Masa remaja dan kuliah Gie dijalani di bawah rezim pelopor kemerdekaan Indonesia Bung Karno,
yang ditandai dengan konflik antara militer dengan PKI. Soe dan teman-temannya bersikeras bahwa
mereka tidak memihak golongan manapun. Meskipun Gie menghormati Sukarno sebagai kepala
negara Indonesia, Gie begitu membenci pemerintahan Sukarno yang menyebabkan hak rakyat yang
miskin terinjak-injak.
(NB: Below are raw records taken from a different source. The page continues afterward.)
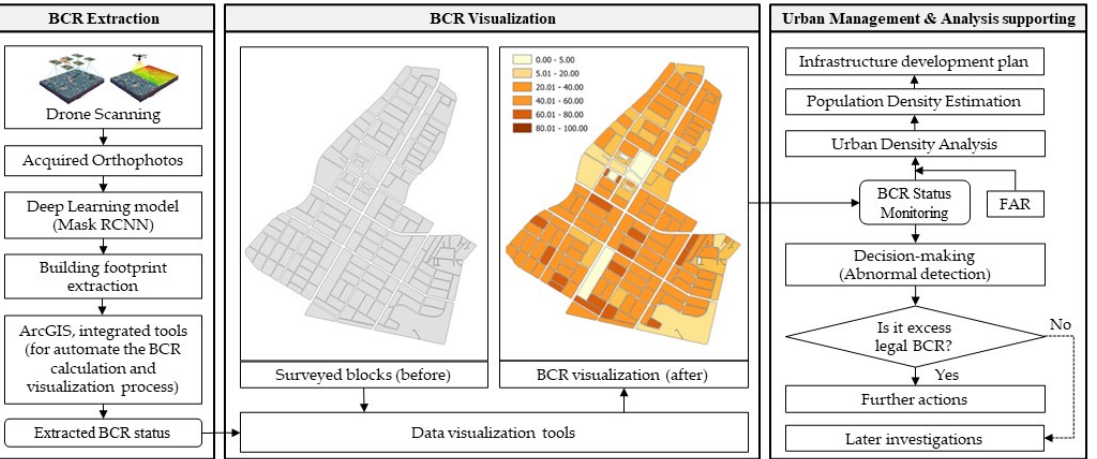
Figure 8. Proposed applications of the new BCR calculation approach based on DL for urban management and urban density analyses.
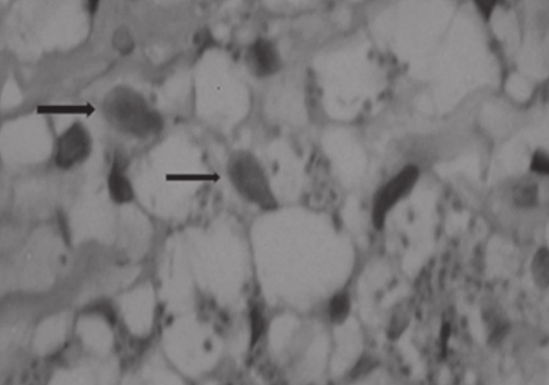
Figure 2: Yeast cells seen in the adrenal biopsy specimen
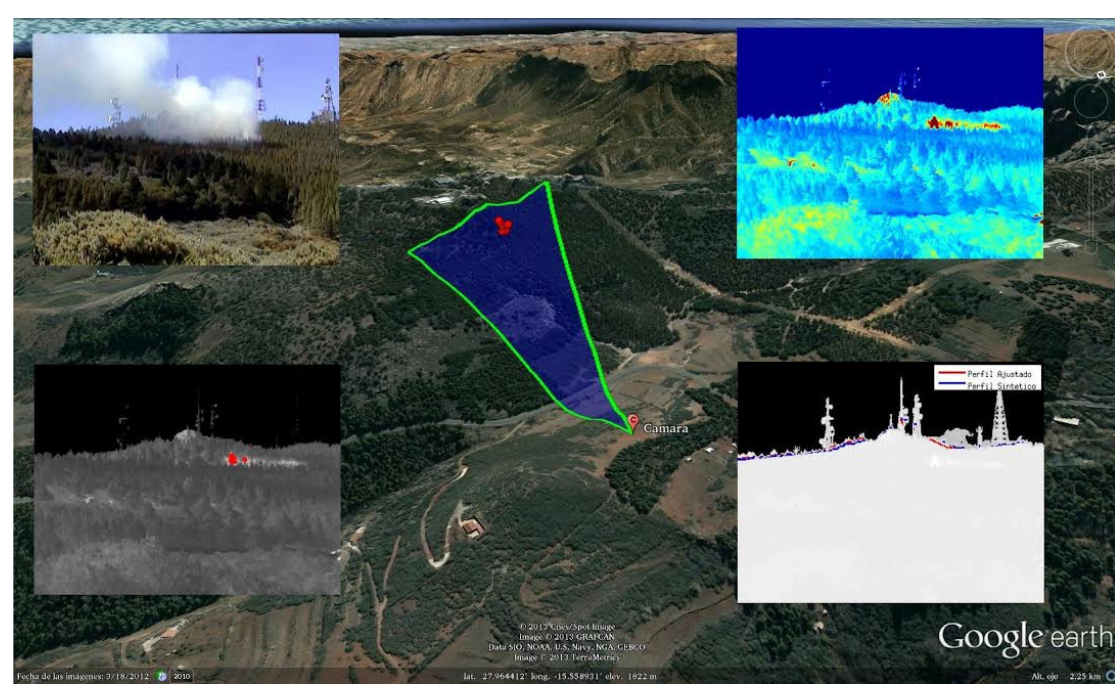
Figure 14. Final result of the RDMU in full autonomous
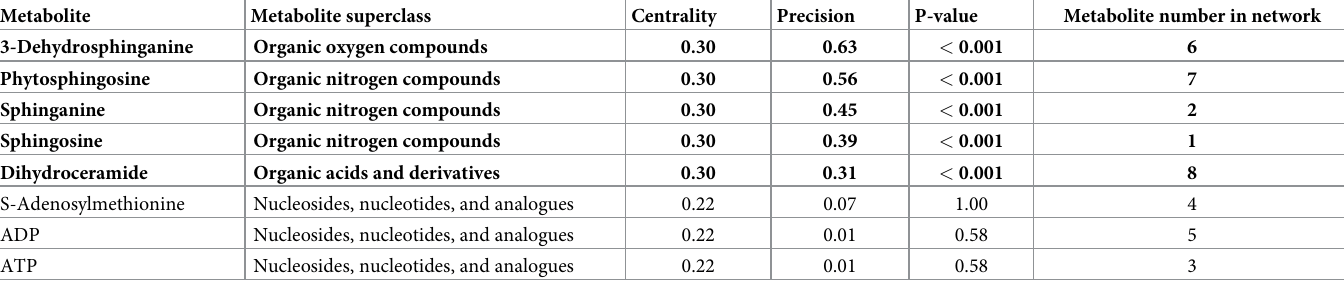
Table 2. Metabolites associated with positive regulation of T cell-mediated immunity. Fisher’s exact test with FDR multiple testing correction was used to calculate p- values, while centrality and precision values are indicators of the importance of the metabolites in this process. The metabolite number in the table corresponds to the num- ber in the interaction network in Fig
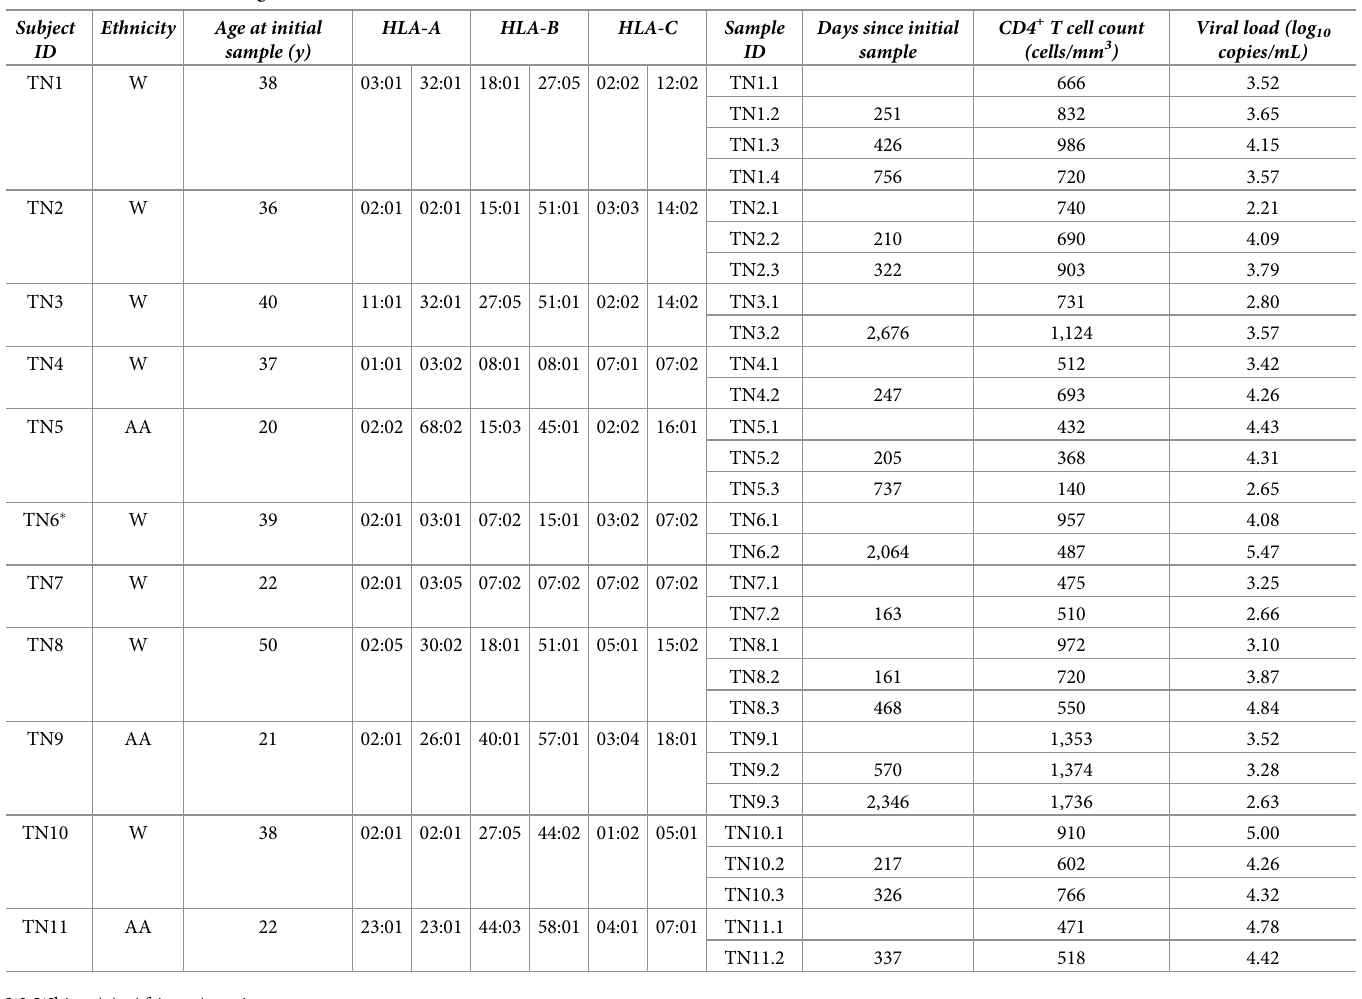
Table 2. Clinical and immunogenetic characteristics of TN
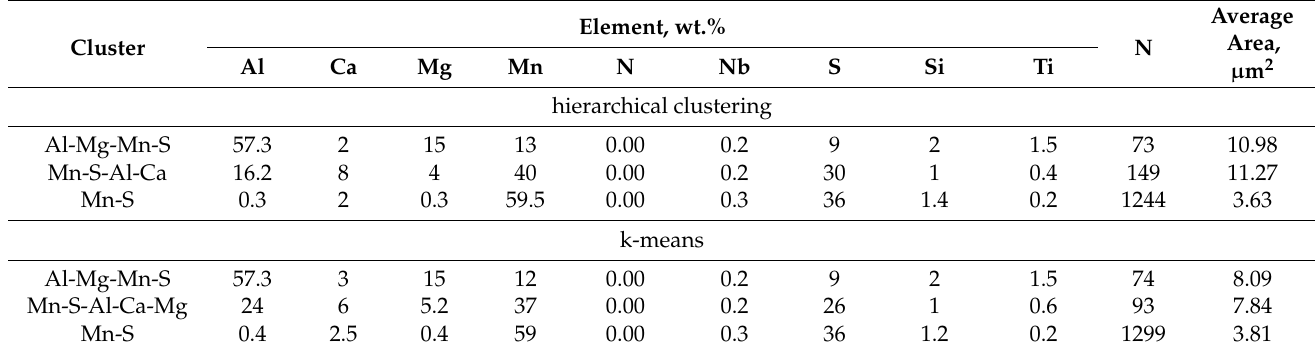
Table 3. Results of cluster analysis of the database in sample 1, steel 9MnSi5. Element, Cluster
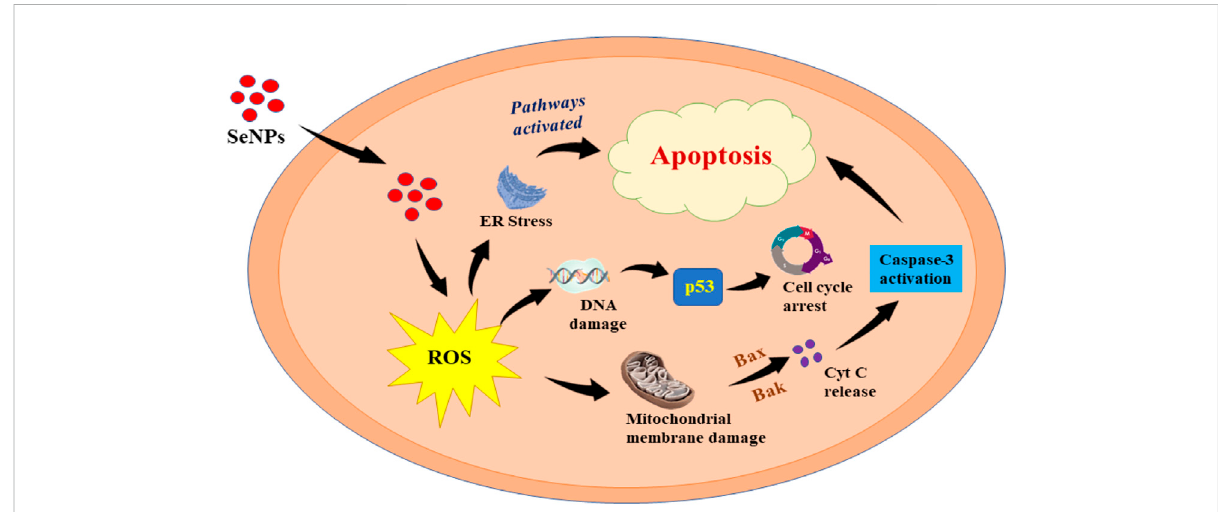
FIGURE 3 Action of SeNPs on cancer cells [modi fi ed based on Khurana et al. (2019)].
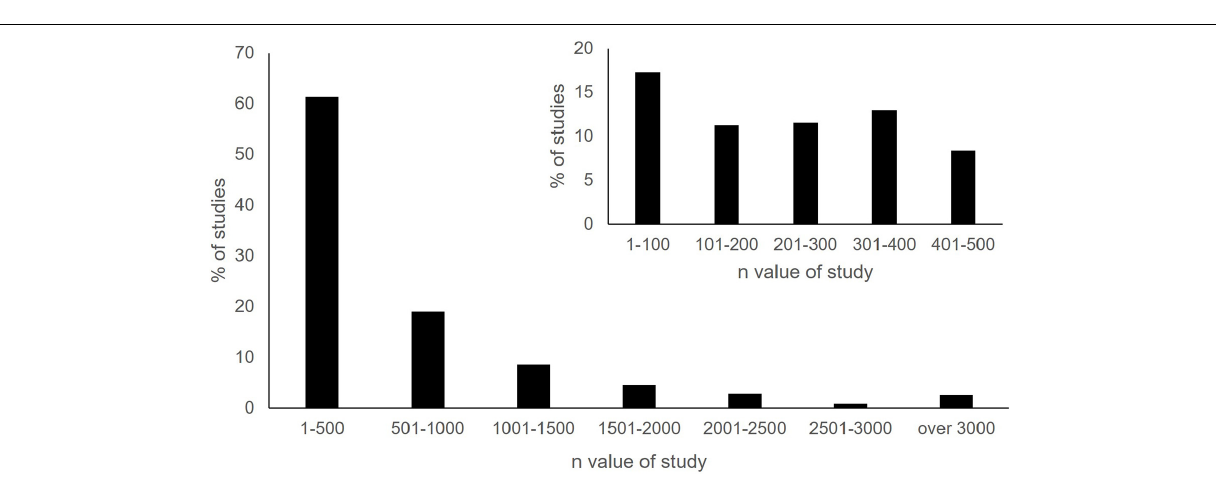
FIGURE 4 | Percentage of ocean perceptions studies measuring dimension of public perceptions research; studies could be in one or more categories ( n = 349).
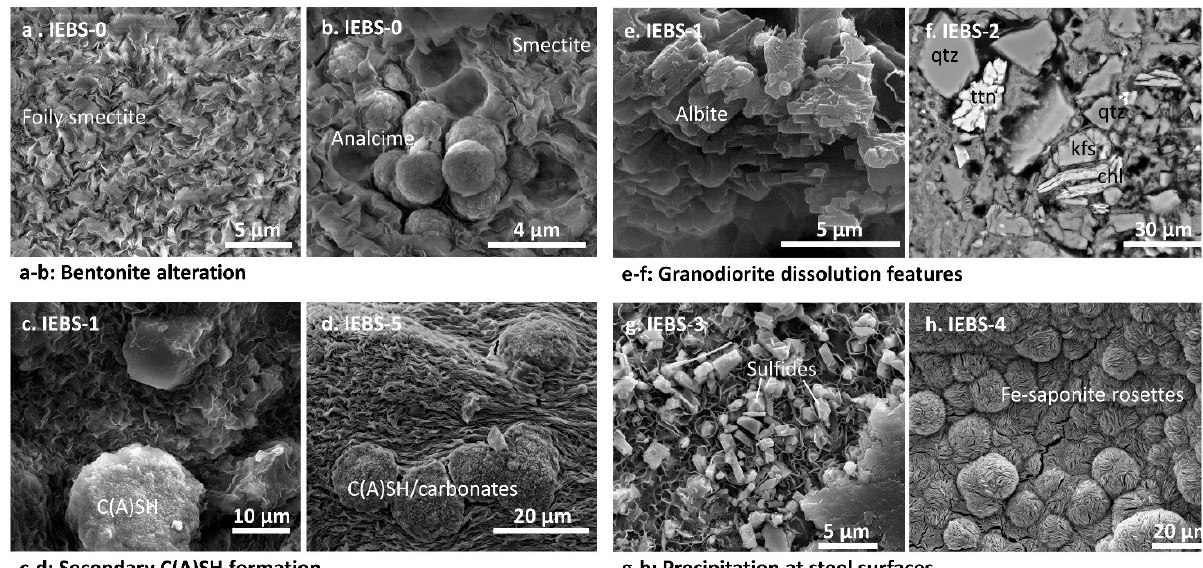
2 O, ~0.3 K 2 O, 0.2 to 0.5 wt. % CaO, and 0.1 to 0.2 wt. % F).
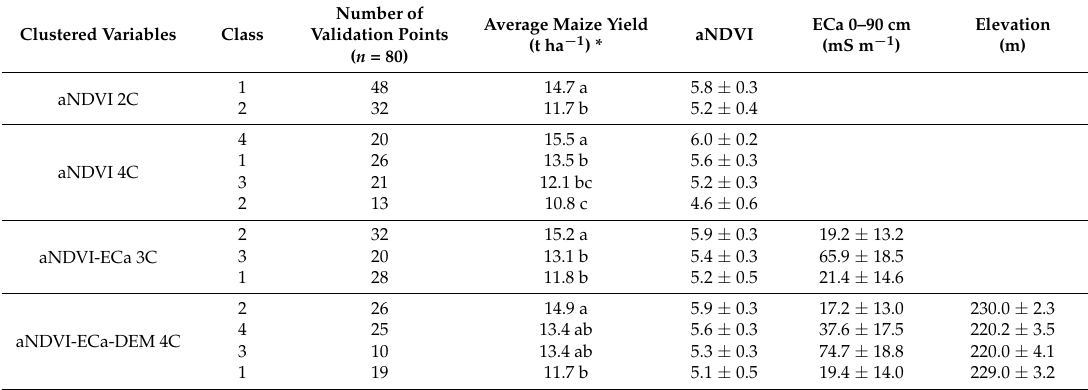
Table 5. Analysis of variance (ANOVA) of maize yield according to classes for the different types of proposed potential management zones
Gie tahu banyak tentang ketidakadilan sosial, penyalahgunaan kedaulatan, dan
korupsi di bawah pemerintahan Sukarno, dan dengan tegas bersuara menulis kritikan-kritikan yang
tajam di media.

Gie juga sangat membenci bagaimana banyak mahasiswa yang membuat janji-janji manis yang
hanya omong kosong belaka untuk mengedoki usaha mereka memperalat situasi politik untuk
memperoleh keuntungan pribadi. Penentangan ini memenangkan banyak simpati bagi Gie, tetapi
juga memprovokasikan banyak musuh. Banyak kelompok kelompok berusaha melobi Gie untuk
mendukung kampanyenya, sementara musuh-musuh Gie bersemangat menggunakan setiap
kesempatan untuk mengintimidasi dirinya.

Namun yang terjadi pada saat rezim baru muncul, ketika orang-orang di sekitarnya mulai
menyesuaikan diri dengan rezim baru Gie tetap menjadi manusia yang merdeka. Tulisannya di surat
kabar menyerang semua orang yang dianggapnya keliru. Akibatnya, dia ditinggalkan oleh orang-
orang di sekitarnya, teman-temannya bahkan wanita yang dicintainya , hanya sahabatnya yang tetap
setia menemaninya.

Dalam suasana inilah Gie meninggalkan Jakarta untuk pergi ke gunung semeru.Di puncak gunung
tersebut, Gie meninggal pada tanggal 16 desember 1969.Salah satu fatwa yang pernah dikatakannya
adalah “lebih baik diasingkan, daripada menyerah pada kemunafikan”, belajar dari seorang Gie yang
perjuangannya dapat dikenang sepanjang masa, yang semangatnya harus dimiliki seiap pemuda
bangsa yang cinta akan keadilan dan keharmonisan, yang senantiasa berkorban untuk Negara dan
rakyatnya, demi mencapai Indonesia yang aman, nyaman, teratur, dan sejahtera.